Your task:
Make an exact copy of the listing below.

Provided records:
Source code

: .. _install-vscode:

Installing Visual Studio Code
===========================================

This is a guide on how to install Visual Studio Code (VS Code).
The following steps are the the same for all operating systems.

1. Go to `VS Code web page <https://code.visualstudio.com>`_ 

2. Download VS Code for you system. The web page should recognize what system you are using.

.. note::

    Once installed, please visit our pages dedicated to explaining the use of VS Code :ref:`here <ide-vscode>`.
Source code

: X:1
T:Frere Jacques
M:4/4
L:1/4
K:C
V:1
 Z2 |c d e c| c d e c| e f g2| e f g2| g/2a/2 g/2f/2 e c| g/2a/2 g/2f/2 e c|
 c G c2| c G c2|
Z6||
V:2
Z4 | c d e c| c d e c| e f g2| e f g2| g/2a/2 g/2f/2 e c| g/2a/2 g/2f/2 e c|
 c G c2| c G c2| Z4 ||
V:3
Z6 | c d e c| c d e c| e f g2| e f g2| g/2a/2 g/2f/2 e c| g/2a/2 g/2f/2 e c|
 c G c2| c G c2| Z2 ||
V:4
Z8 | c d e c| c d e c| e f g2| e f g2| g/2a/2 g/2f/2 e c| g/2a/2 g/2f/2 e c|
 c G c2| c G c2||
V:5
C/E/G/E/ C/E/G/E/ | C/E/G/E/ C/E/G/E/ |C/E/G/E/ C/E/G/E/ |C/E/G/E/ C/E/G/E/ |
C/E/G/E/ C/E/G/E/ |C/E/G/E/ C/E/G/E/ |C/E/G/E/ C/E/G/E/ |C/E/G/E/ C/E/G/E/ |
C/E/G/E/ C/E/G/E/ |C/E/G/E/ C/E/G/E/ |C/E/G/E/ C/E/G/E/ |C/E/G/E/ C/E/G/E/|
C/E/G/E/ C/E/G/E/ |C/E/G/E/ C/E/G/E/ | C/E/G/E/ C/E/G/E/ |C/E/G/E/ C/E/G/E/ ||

Solution to this task:
Source code

: .. _install-vscode:

Installing Visual Studio Code
===========================================

This is a guide on how to install Visual Studio Code (VS Code).
The following steps are the the same for all operating systems.

1. Go to `VS Code web page <https://code.visualstudio.com>`_ 

2. Download VS Code for you system. The web page should recognize what system you are using.

.. note::

    Once installed, please visit our pages dedicated to explaining the use of VS Code :ref:`here <ide-vscode>`.
Source code

: X:1
T:Frere Jacques
M:4/4
L:1/4
K:C
V:1
 Z2 |c d e c| c d e c| e f g2| e f g2| g/2a/2 g/2f/2 e c| g/2a/2 g/2f/2 e c|
 c G c2| c G c2|
Z6||
V:2
Z4 | c d e c| c d e c| e f g2| e f g2| g/2a/2 g/2f/2 e c| g/2a/2 g/2f/2 e c|
 c G c2| c G c2| Z4 ||
V:3
Z6 | c d e c| c d e c| e f g2| e f g2| g/2a/2 g/2f/2 e c| g/2a/2 g/2f/2 e c|
 c G c2| c G c2| Z2 ||
V:4
Z8 | c d e c| c d e c| e f g2| e f g2| g/2a/2 g/2f/2 e c| g/2a/2 g/2f/2 e c|
 c G c2| c G c2||
V:5
C/E/G/E/ C/E/G/E/ | C/E/G/E/ C/E/G/E/ |C/E/G/E/ C/E/G/E/ |C/E/G/E/ C/E/G/E/ |
C/E/G/E/ C/E/G/E/ |C/E/G/E/ C/E/G/E/ |C/E/G/E/ C/E/G/E/ |C/E/G/E/ C/E/G/E/ |
C/E/G/E/ C/E/G/E/ |C/E/G/E/ C/E/G/E/ |C/E/G/E/ C/E/G/E/ |C/E/G/E/ C/E/G/E/|
C/E/G/E/ C/E/G/E/ |C/E/G/E/ C/E/G/E/ | C/E/G/E/ C/E/G/E/ |C/E/G/E/ C/E/G/E/ ||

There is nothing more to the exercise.